The ninth annual International Family Film Festival was held April 25-May 3, 2003, in Valencia, California. More than 12,000 festival-goers from as far-afield as Florida and the New England states, found their way to the clear and sunny skies of the Santa Clarita Valley, nestled in the hills above the more congested San Fernando Valley.

This year's festival held strong to its mission statement of presenting exceptional independent studio and student-produced films and video productions from storytellers around the world. "Our focus is on the family and the relationships that make up society's most fundamental unit. The thrust of the festival is so right for our times, as seen by a 30 percent increase in attendance," said Chris Shoemaker, IFFF Executive Director/Cofounder. "There was a very positive atmosphere of support among the filmmakers and screenwriters," added Suzanne Shoemaker, Director of Business Development.

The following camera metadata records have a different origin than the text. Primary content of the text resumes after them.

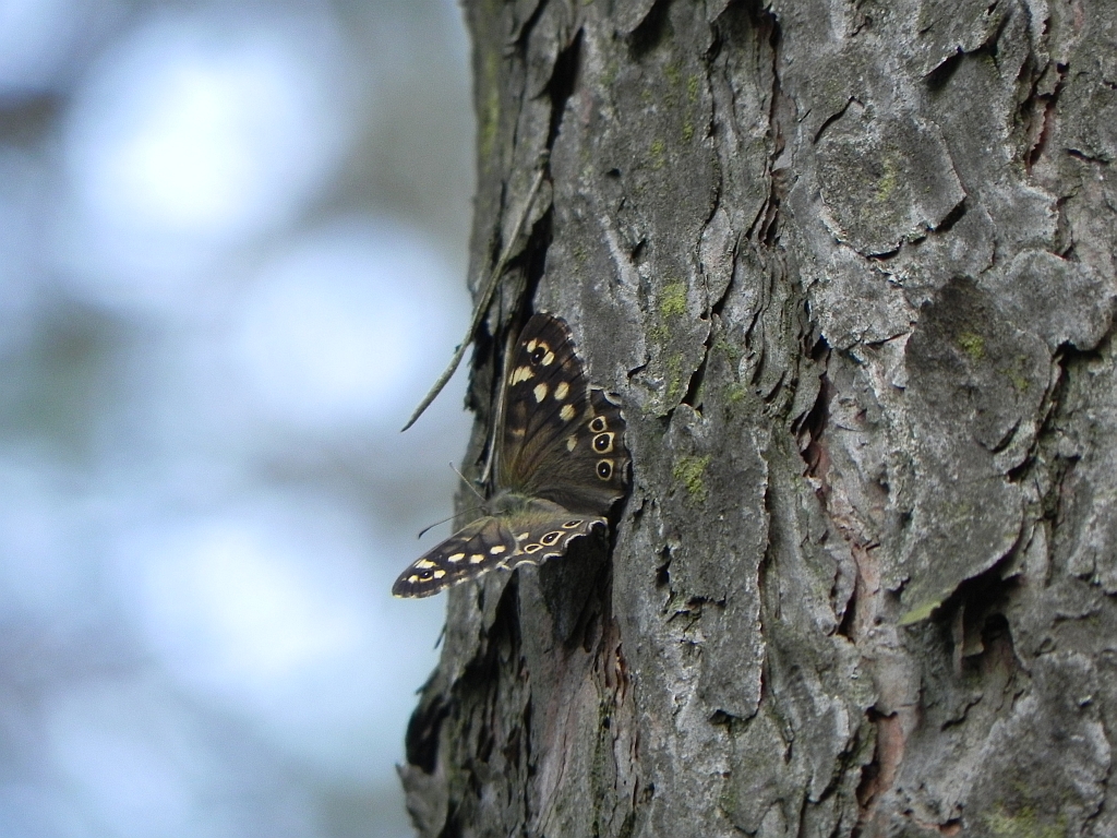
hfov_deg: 2.9
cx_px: 558
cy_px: 419
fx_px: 21878
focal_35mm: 678
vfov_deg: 2.2
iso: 241
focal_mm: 120
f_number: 5
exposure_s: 1/60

I'll Be There was personally presented by Morgan Creek's Brian Robinson, after which it received the best feature film award. The film, about a free-wheeling rock star who discovers the daughter he never knew he had, is scheduled for initial release in Great Britain—where it was shot and the lead actors are well-known. But I'll Be There was guaranteed wider distribution through Warner Bros. as a result of the award. The rugged Craig Ferguson, the cavalier boss on "The Drew Carey Show," wore multiple hats of director, screenwriter and star. Young singing phenomenon Charlotte Church plays his daughter in her film debut and lovely Jemma Redgrave plays his long-lost girlfriend.

Another popular feature film, culled from the 400 submissions, was Lourdes, by writer/director Peter Hoffman. The documentary, which explores the history of the most famous of Marian shrines and the claims of inexplicable cures at the sanctuary, seems well positioned for acquisition.

One of the raison d'être's of film festivals worldwide—the distribution pick-ups—included Earth Stories and Stellaluna, which were courted up by both Porchlight and Tapeworm Distribution companies. Screenwriters also received much-deserved attention, such as the interest expressed in the animation script winner, RAMA by Barbara Aber Jackson and The Secret of Nick, a comedy by Michael Flam. Jeanne McKinney's City of Gold is in development with Morgan Creek's Brian Robinson.

Lifetime Achievement in the art of animation was recognized in the work of Disney's Don Hahn, producer of such classics as Beauty and the Beast, The Lion King, and The Hunchback of Notre Dame. As recipient of the "Friz" Award, Hahn was honored as one of the most successful animation producers of all time, with his films garnering nearly $2 billion at the worldwide box office and 17 Academy Awards nominations for Disney Studios.

A taped tribute for Hahn of film clips and interviews included remarks by legendary animators Frank Thomas and Ollie Johnston, past recipients of the Friz Award. The "Friz" Award was named after the first recipient, Friz Freleng. Past winners of this award include Roy Disney, Charles Schulz, Joseph Barbera, Marc Davis and Chuck Jones.

Besides the awards ceremony, the festival also featured ten roundtables/seminars on the craft of screenwriting and producing, as well as financing, distribution and pitching of completed projects. Children, who make up an integral part of the family, attended custom-designed events and workshops at the festival. In addition to the opportunity to view 61 new family-friendly films on the big screen, more than 5,000 children were offered, free-of-charge, unique experiences ranging from creating their own claymation video to performing a 30-foot high stunt in a professional harness.